[Date Prev][Date Next][Thread Prev][Thread Next][Date Index][Thread Index]

Re: [HTCondor-users] Files in /var/lib/condor/execute/ filling up disk



On Thu, Jun 13, 2019 at 12:50 PM John G Heim <jheim@xxxxxxxxxxxxx> wrote:
>
> Well, as I said, I think the condor daemons crashed because the disk was
> full. And I think the disk was full because condor filled it. But it
> does not seem to be happening again. This may be an edge condition. I am
> not entirely sure the central manager was right. I am just going to
> forget about it unless it happens again.
>
>If it does happen again, or if you want to get ahead of it, there are
two approaches I would suggest:

1. Keep the execute directory on a separate partition. This may or may
not be easy to do on your existing machines.

DATA SECTION ▸

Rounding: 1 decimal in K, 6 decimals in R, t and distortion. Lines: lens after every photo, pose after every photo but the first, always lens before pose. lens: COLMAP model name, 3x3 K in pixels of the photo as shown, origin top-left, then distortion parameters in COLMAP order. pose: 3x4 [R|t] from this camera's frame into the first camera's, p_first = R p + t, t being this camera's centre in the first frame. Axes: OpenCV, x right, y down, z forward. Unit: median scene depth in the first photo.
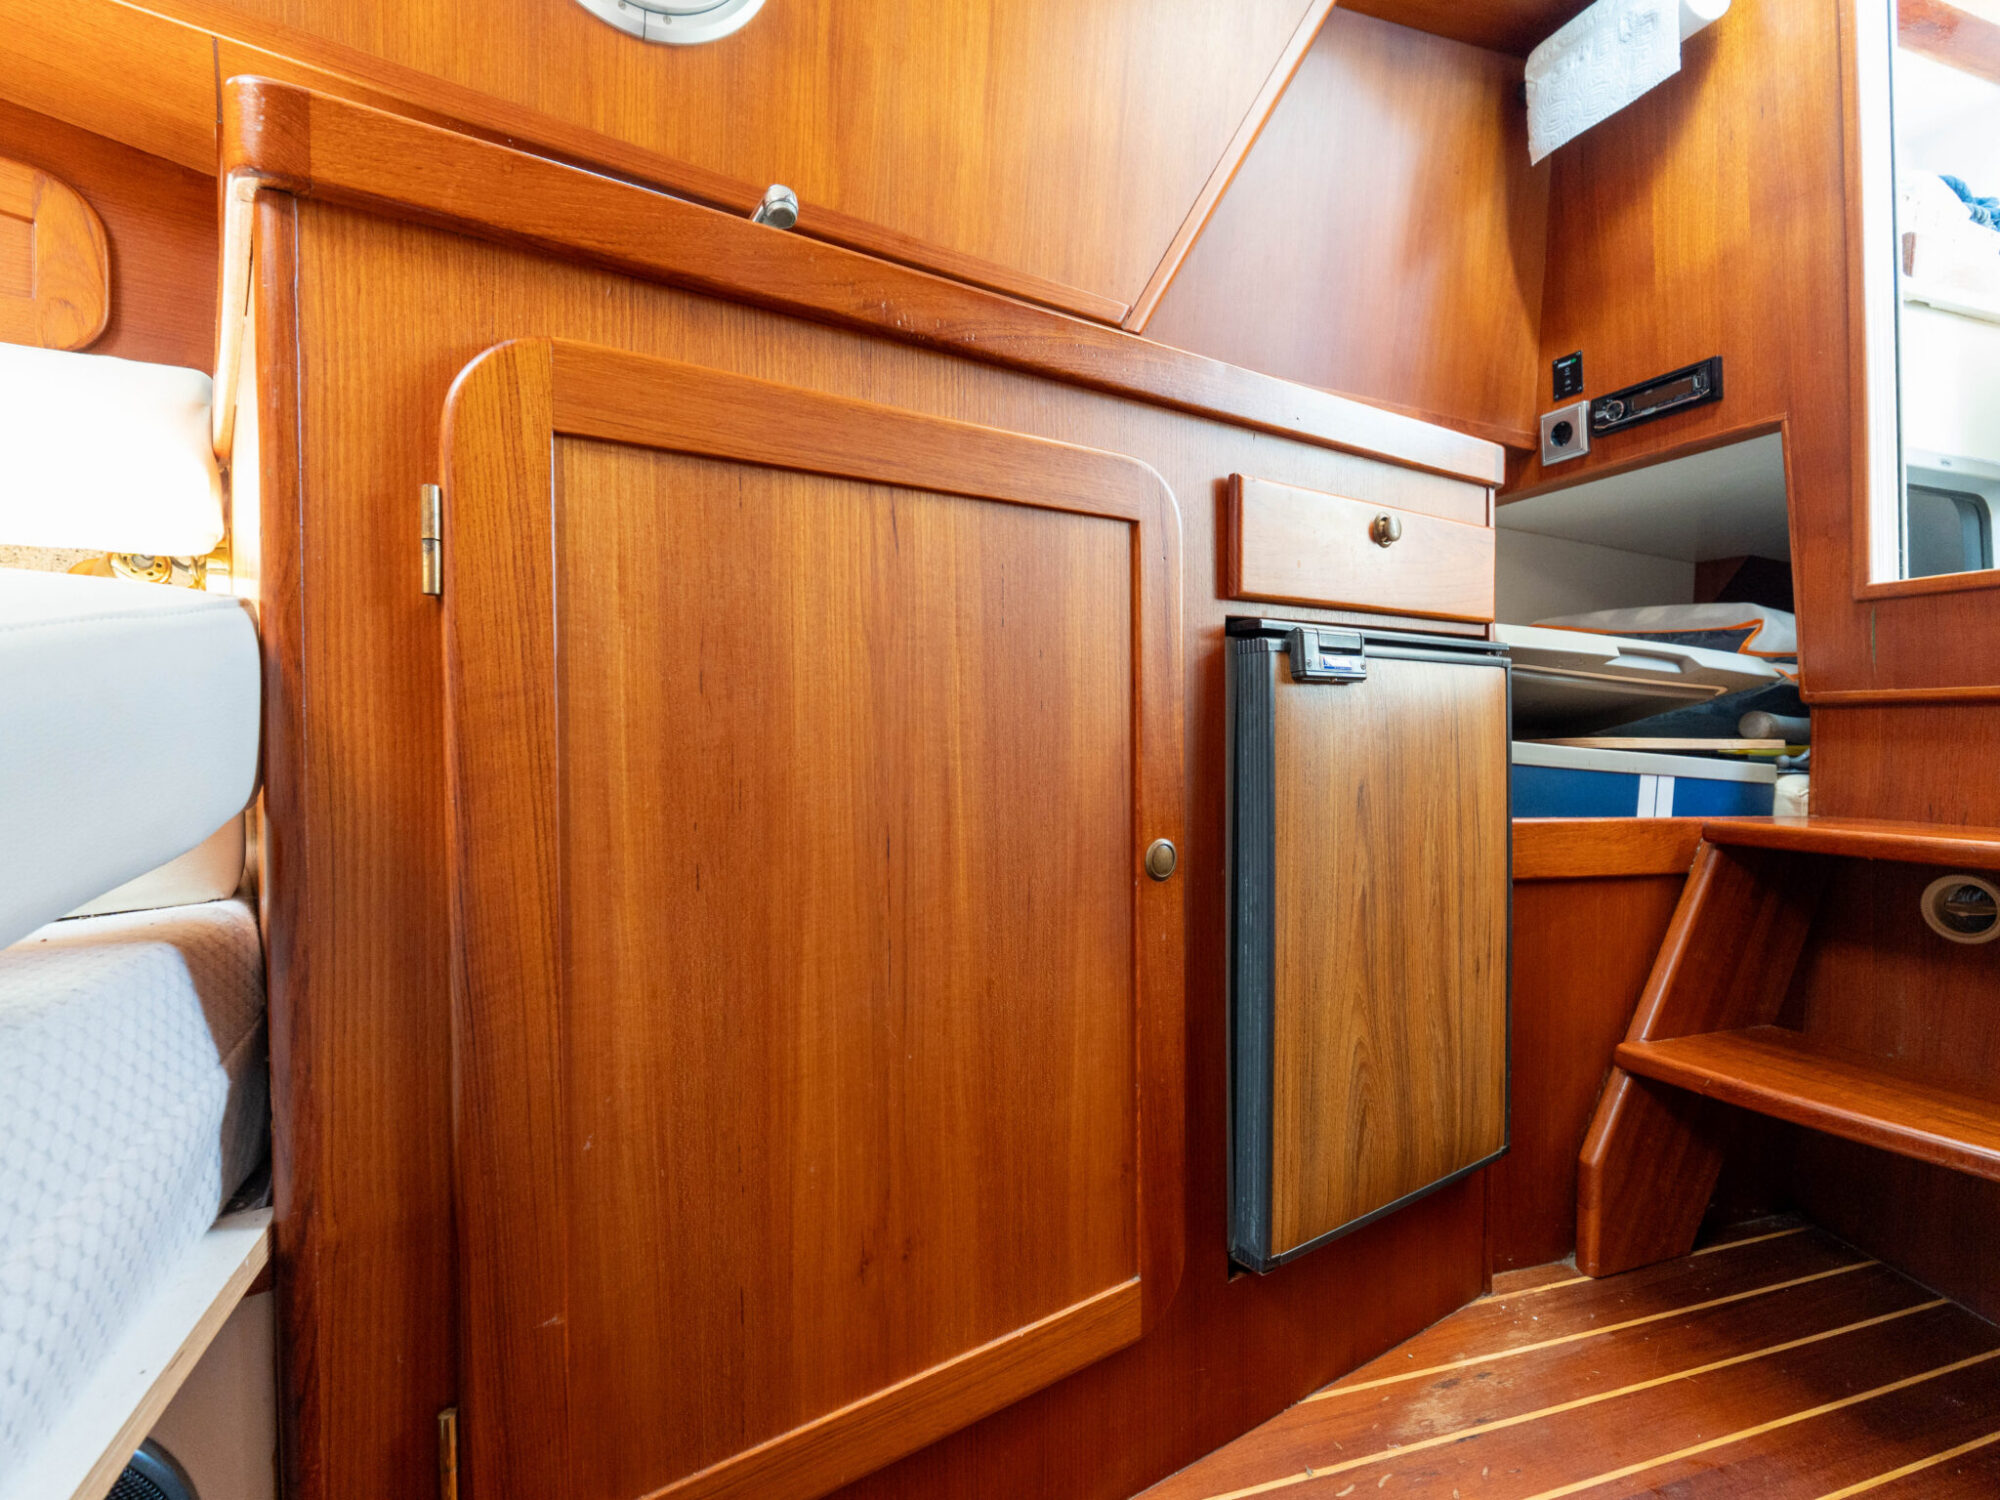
lens RADIAL K [[944.1, 0, 996.8], [0, 944.1, 746.7], [0, 0, 1]] dist [-0.006850, -0.000419]
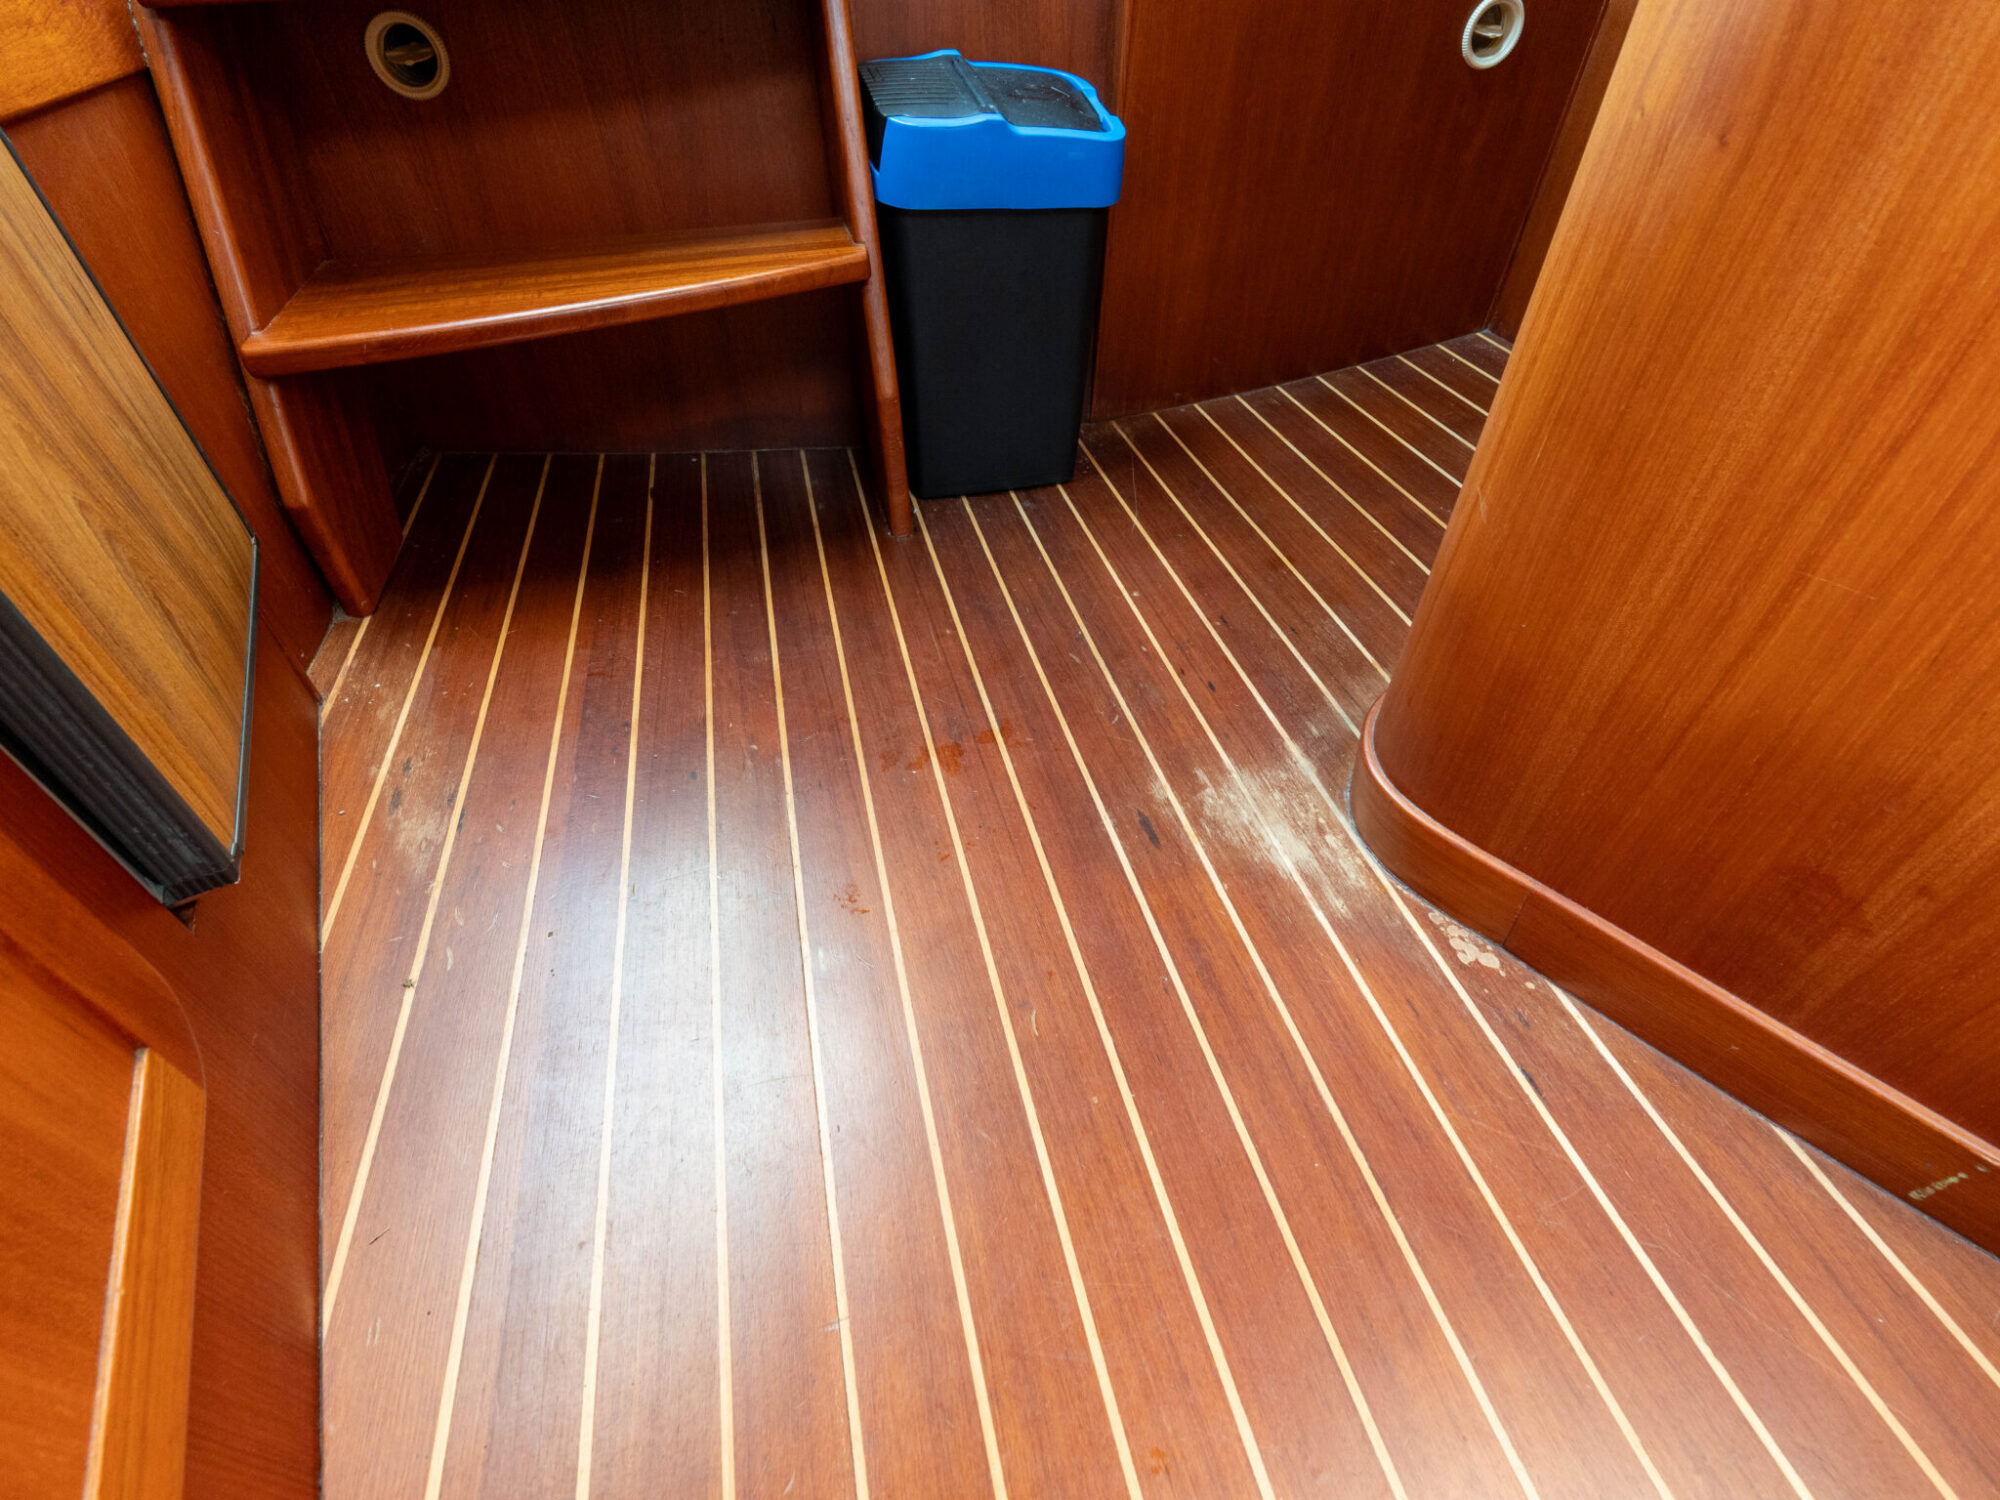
lens RADIAL K [[964.3, 0, 994.7], [0, 964.3, 747.7], [0, 0, 1]] dist [-0.004385, -0.000203]
pose [[0.113434, -0.692788, 0.712164, -0.067265], [0.028697, 0.718776, 0.694649, 0.026047], [-0.993131, -0.058360, 0.101414, 0.339280]]
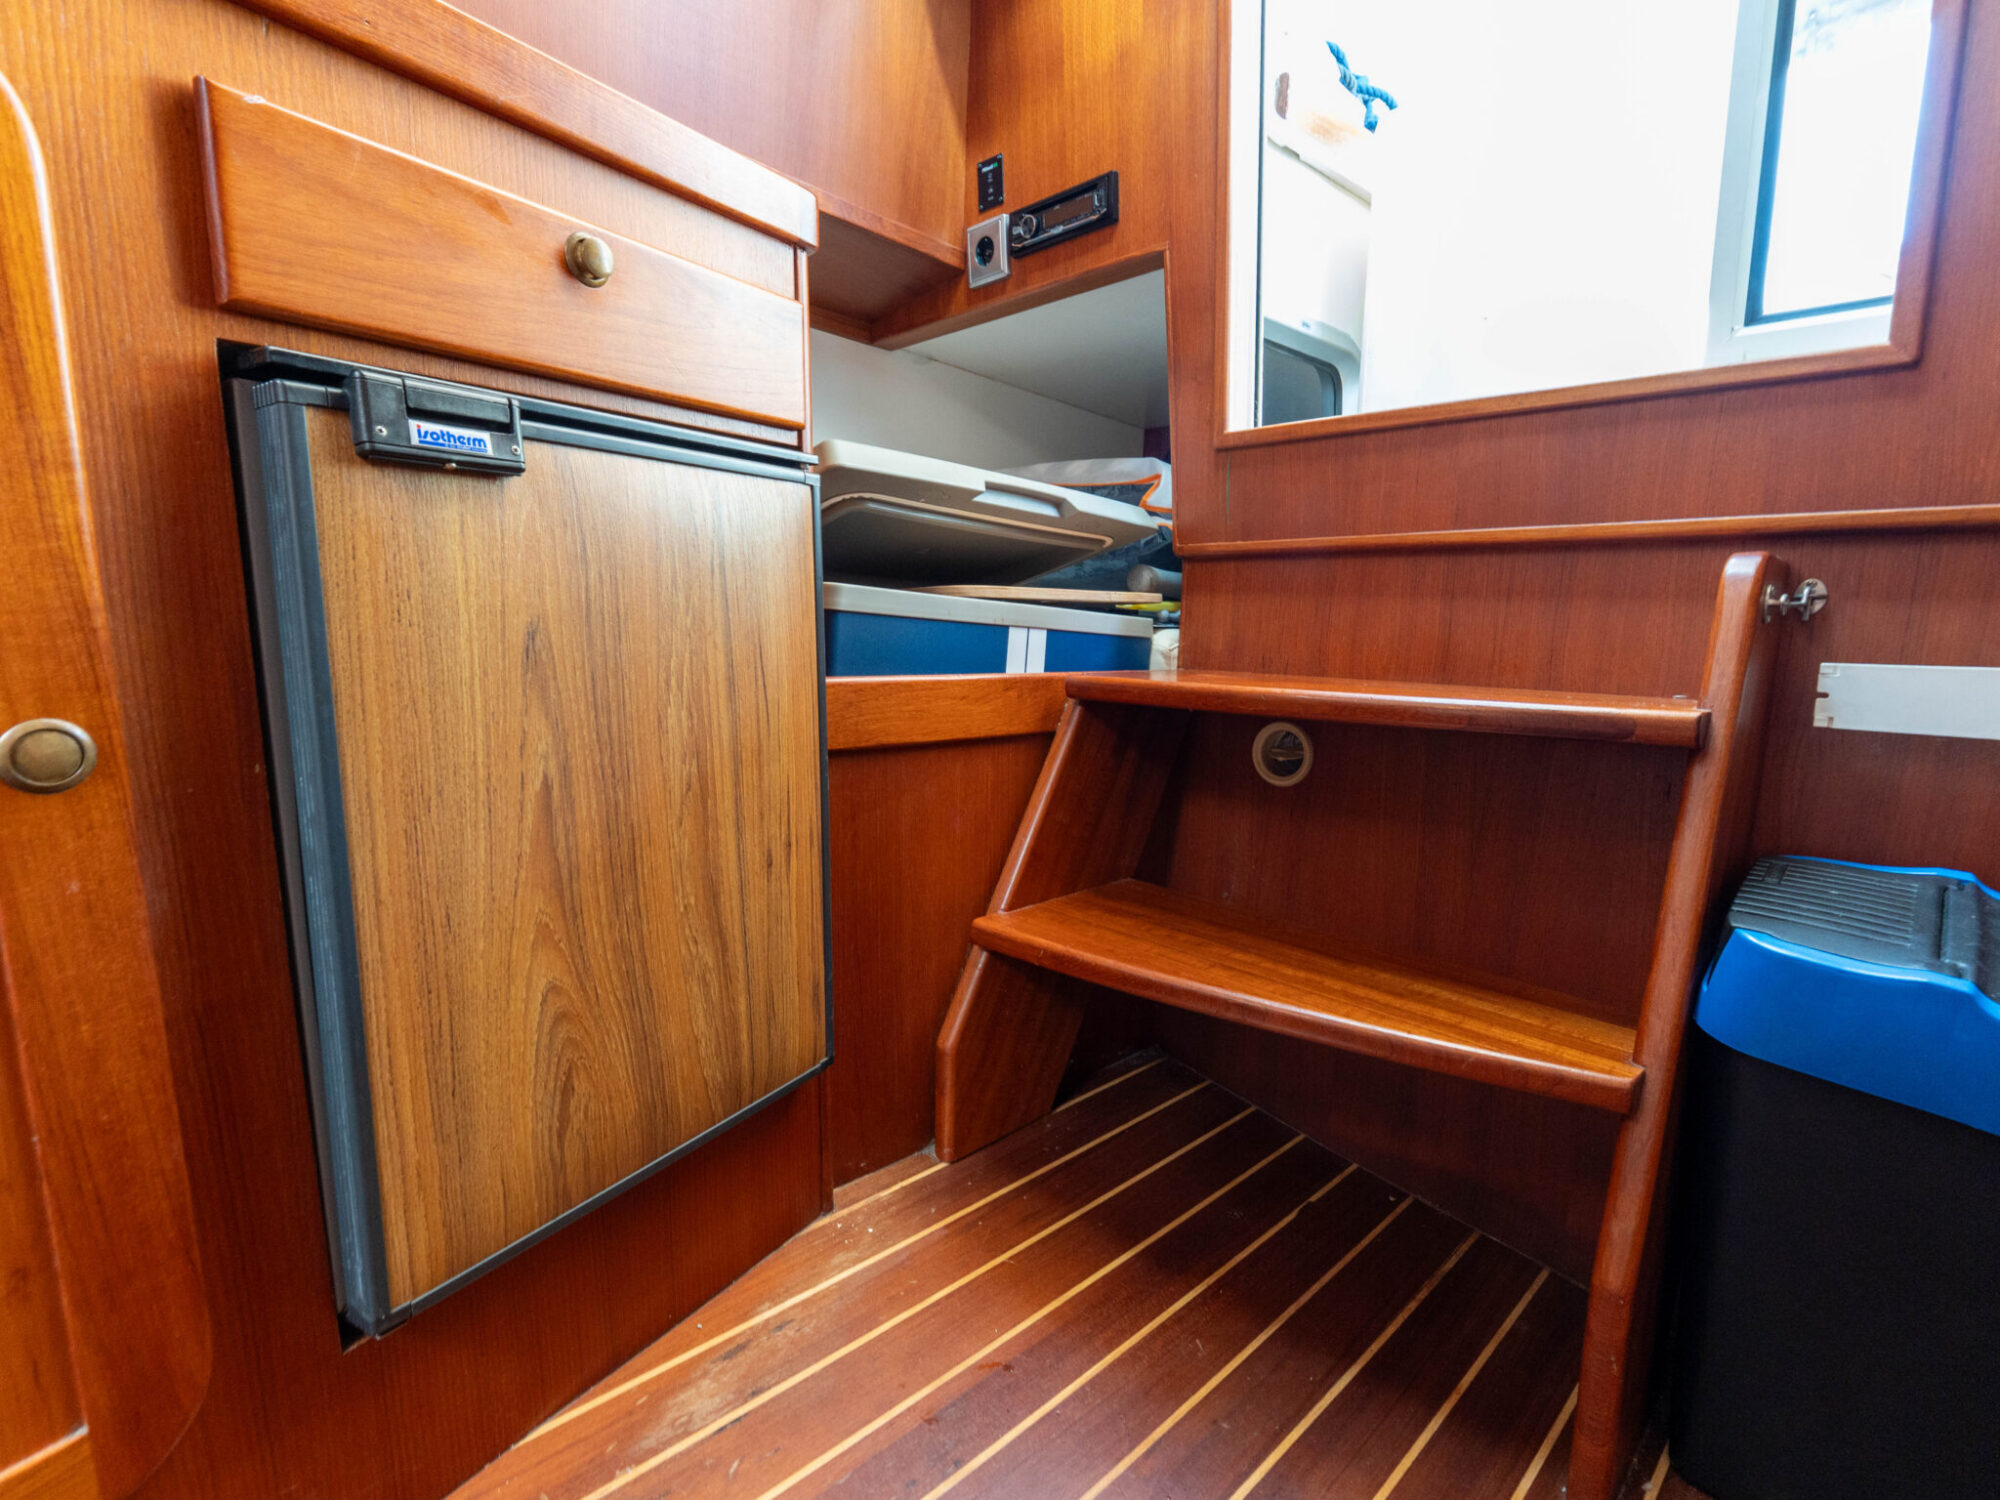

QUESTIONS ON THE MATERIAL ▸
(1) List every bracketed navigation label in the header line of the HTCondor mailing-list post about the execute directory filling up disk.
(2) Extend the HTCondor mailing-list post about the execute directory filling up disk, picking up after its last sentence.

EXERCISE ANSWERS ▸
(1) Date Prev, Date Next, Thread Prev, Thread Next, Date Index, Thread Index

(2)
2. Set a policy to evict jobs when the disk is getting too full. See
the bottom half of
https://htcondor-wiki.cs.wisc.edu/index.cgi/wiki?p=HowToLimitDiskUsageOfJobs

Full disclosure, I wrote that section, so there's a good chance it's
unreliable. :-) But when I wrote it, we had a cluster with a
significantly smaller total disk space than most of the rest of our
hardware. The caveat here is that I'm not sure how quickly that
attribute gets updated, so if the usage balloons too quickly, you
won't catch it.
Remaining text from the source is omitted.